Otto Anderson nos soa familiar. Em “O Pior Vizinho do Mundo”, dirigido por Marc Forster, ele encarna o arquétipo do viúvo solitário e rabugento, cuja aversão à felicidade alheia parece ser tão natural quanto sua rotina inflexível. No roteiro de David Magee, inspirado diretamente na abordagem de Hannes Holm em “Um Homem Chamado Ove” (2015) — adaptação do romance homônimo de Fredrik Backman —, cada traço de Otto é delineado com precisão, tornando-o tanto um reflexo da amargura quanto um testemunho da persistência do afeto.
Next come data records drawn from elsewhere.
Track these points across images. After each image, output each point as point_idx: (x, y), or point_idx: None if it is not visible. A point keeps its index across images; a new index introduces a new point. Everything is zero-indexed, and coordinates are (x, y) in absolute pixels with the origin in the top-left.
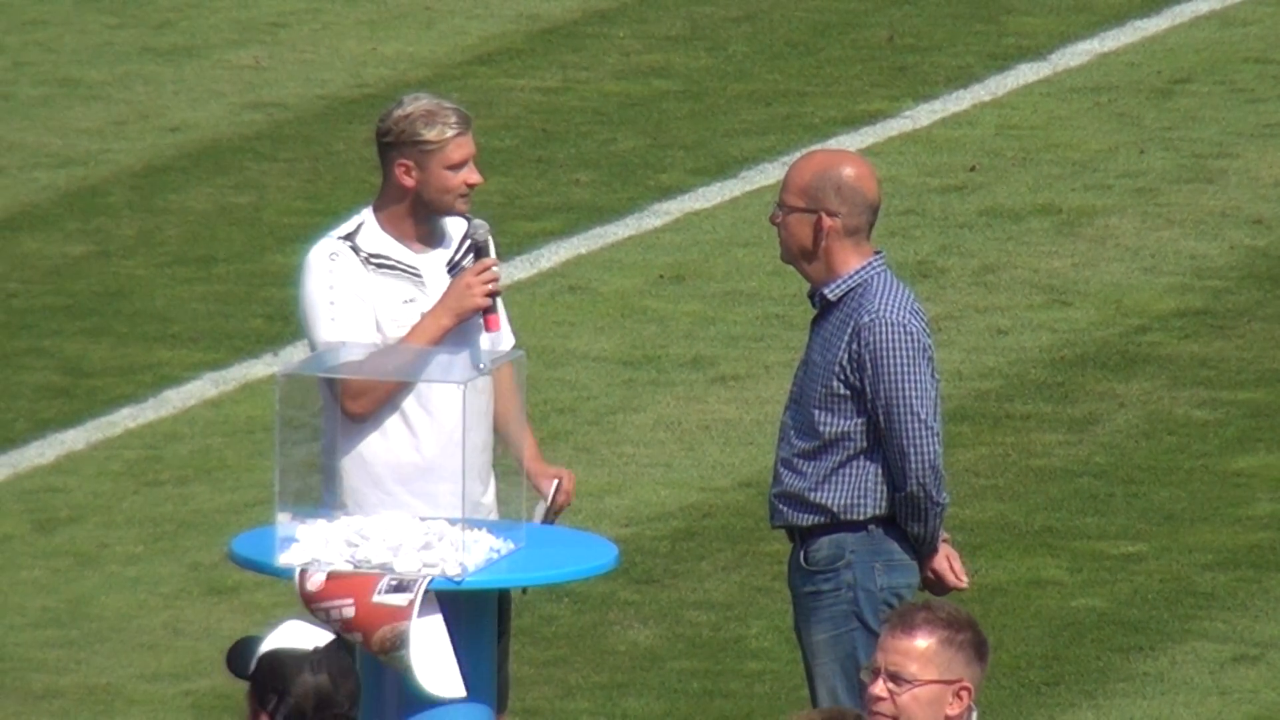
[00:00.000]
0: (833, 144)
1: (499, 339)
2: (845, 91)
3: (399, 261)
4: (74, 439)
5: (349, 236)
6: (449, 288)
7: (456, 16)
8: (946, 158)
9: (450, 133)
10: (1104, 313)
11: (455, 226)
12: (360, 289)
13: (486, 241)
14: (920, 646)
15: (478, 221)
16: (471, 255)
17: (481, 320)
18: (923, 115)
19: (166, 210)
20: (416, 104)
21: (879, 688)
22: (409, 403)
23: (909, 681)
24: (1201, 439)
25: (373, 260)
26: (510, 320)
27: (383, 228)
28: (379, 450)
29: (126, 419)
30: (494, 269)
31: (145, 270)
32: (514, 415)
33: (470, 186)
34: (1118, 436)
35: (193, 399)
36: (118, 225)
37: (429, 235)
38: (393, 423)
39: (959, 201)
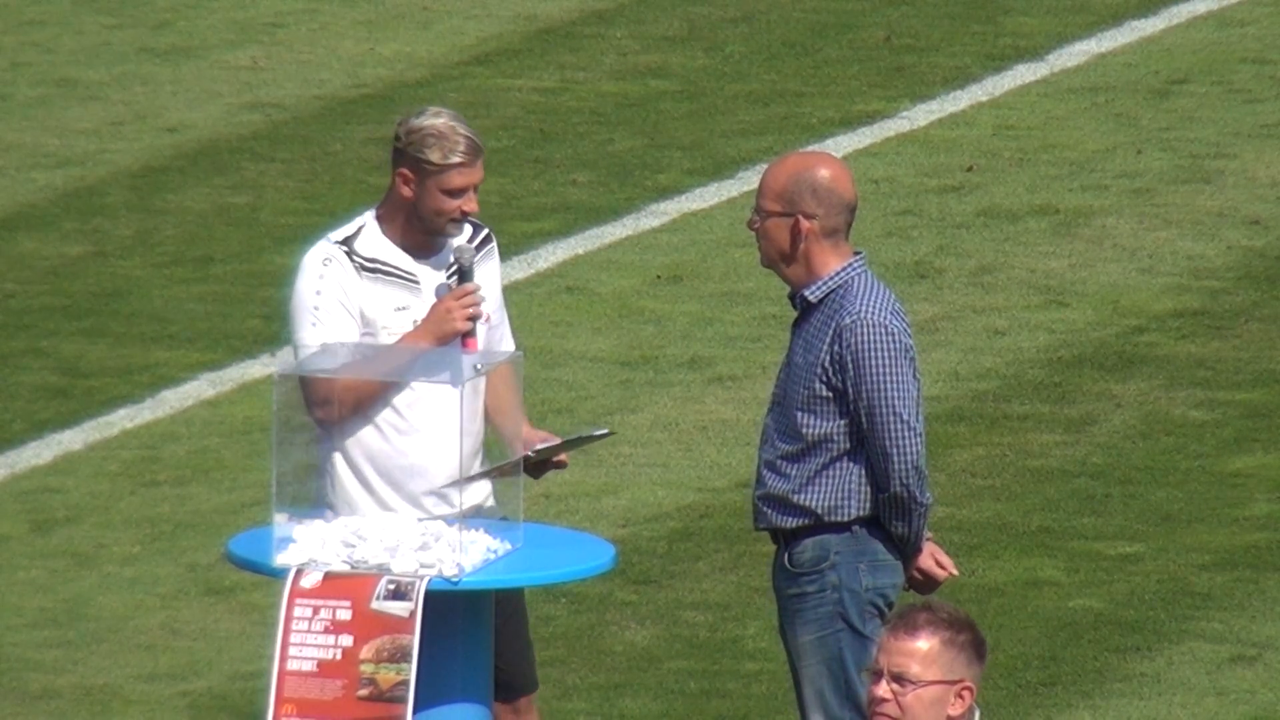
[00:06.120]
0: (830, 144)
1: (481, 357)
2: (842, 92)
3: (396, 268)
4: (71, 439)
5: (347, 240)
6: (430, 311)
7: (454, 17)
8: (944, 158)
9: (454, 159)
10: (1101, 313)
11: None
12: (348, 297)
13: (471, 266)
14: (923, 647)
15: (463, 245)
16: (456, 278)
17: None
18: (920, 116)
19: (164, 211)
20: (434, 120)
21: (883, 689)
22: (398, 404)
23: (913, 682)
24: (1198, 439)
25: (368, 266)
26: (509, 321)
27: (383, 232)
28: (367, 452)
29: (124, 419)
30: (476, 294)
31: (143, 270)
32: (509, 410)
33: (465, 214)
34: (1115, 437)
35: (190, 399)
36: (115, 226)
37: (428, 243)
38: (383, 424)
39: (956, 202)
Embora sua jornada evoque a melancolia social de “Eu, Daniel Blake” (2016), de Ken Loach, ou a introspecção de “As Confissões de Schmidt” (2002), de Alexander Payne, é a presença de Tom Hanks que dissipa qualquer comparação simplista. Com sua habitual maestria, Hanks transcende o clichê do velho mal-humorado, transformando Otto em um personagem ao mesmo tempo exasperante e cativante. Desde seus primeiros momentos em cena, ele se apropria do papel de forma tão singular que faz com que a interpretação de Rolf Lassgård na versão sueca se torne apenas uma referência distante.
A essência de Otto se revela em gestos sutis, como na sequência em que visita a loja Busy Beaver em busca de uma corda de exatos um metro e sessenta e cinco centímetros. A trivialidade do ato é interrompida por um vendedor bem-intencionado que oferece ajuda, prontamente recusada. A transação no caixa se torna um impasse burocrático: o sistema só aceita vender por metros inteiros, e Otto se recusa a pagar por dois metros. Essa cena encapsula seu senso inflexível de justiça e sua relutância em ceder, elementos centrais de sua personalidade.
O equilíbrio entre humor e melancolia se manifesta com força nessa interação, antecipando os muitos momentos em que Otto será confrontado por uma vizinhança que insiste em não deixá-lo sucumbir à própria solidão. Forster posiciona o protagonista em um microcosmo peculiar: uma rua sem tráfego de veículos, onde os moradores, ameaçados de despejo pela construtora Dye & Merica, resistem à gentrificação iminente. Nesse ambiente, entra em cena Marisol Mendes, cuja chegada ao bairro inaugura uma nova dinâmica na vida de Otto e dos que o cercam. Para aqueles familiarizados com a obra original de Backman ou com a adaptação sueca, o arco narrativo não será surpreendente, mas a execução de Forster, ao combinar a taciturna amargura de Otto com a vibrante humanidade de Marisol, confere frescor à história.
O longa não hesita em abordar a dor de Otto de forma direta. Repetidas vezes, ele tenta pôr fim à própria existência, mas suas tentativas são frustradas por acidentes domésticos ou pela presença onírica de Sonya, sua falecida esposa, que, de maneira sutil e quase etérea, ainda permeia seu cotidiano. Os flashbacks que nos transportam à juventude do protagonista conferem à narrativa um lirismo inesperado. Truman Hanks, filho de Tom Hanks, e Rachel Keller interpretam os jovens Otto e Sonya, respectivamente, e suas cenas adicionam uma textura emotiva que aprofunda a construção do personagem. É nesse contexto que a presença do livro “O Mestre e Margarida” (1967), de Mikhail Bulgákov, surge como um símbolo da batalha entre destino e livre-arbítrio, um conflito que define Otto.
A relutância de Otto em aceitar a bondade que o cerca se choca com a obstinação de Marisol, interpretada com autenticidade por Mariana Treviño. Assim como Sonya, Marisol personifica um altruísmo resistente, que não se abala diante da dureza do protagonista. Suas refeições caseiras, sua insistência e sua espontaneidade quebram, aos poucos, as defesas de Otto, permitindo que ele se reconecte ao mundo. Essa transformação se estende a outras relações: a amizade inesperada com um gato de rua, a conexão com um garoto trans e a reaproximação de antigos vizinhos consolidam a redenção de Otto sem recorrer a sentimentalismos excessivos.
Forster conduz essa jornada de maneira cuidadosa, preservando a amargura inicial de Otto sem torná-lo insuportável e permitindo que sua evolução ocorra de forma orgânica. “O Pior Vizinho do Mundo” não reinventa a roda, mas ressignifica um tema atemporal: a necessidade de pertencimento. Otto não se desfaz de sua rigidez, mas aprende que, mesmo em um mundo que muitas vezes lhe parece caótico e indiferente, ainda há espaço para pequenas doses de calor humano.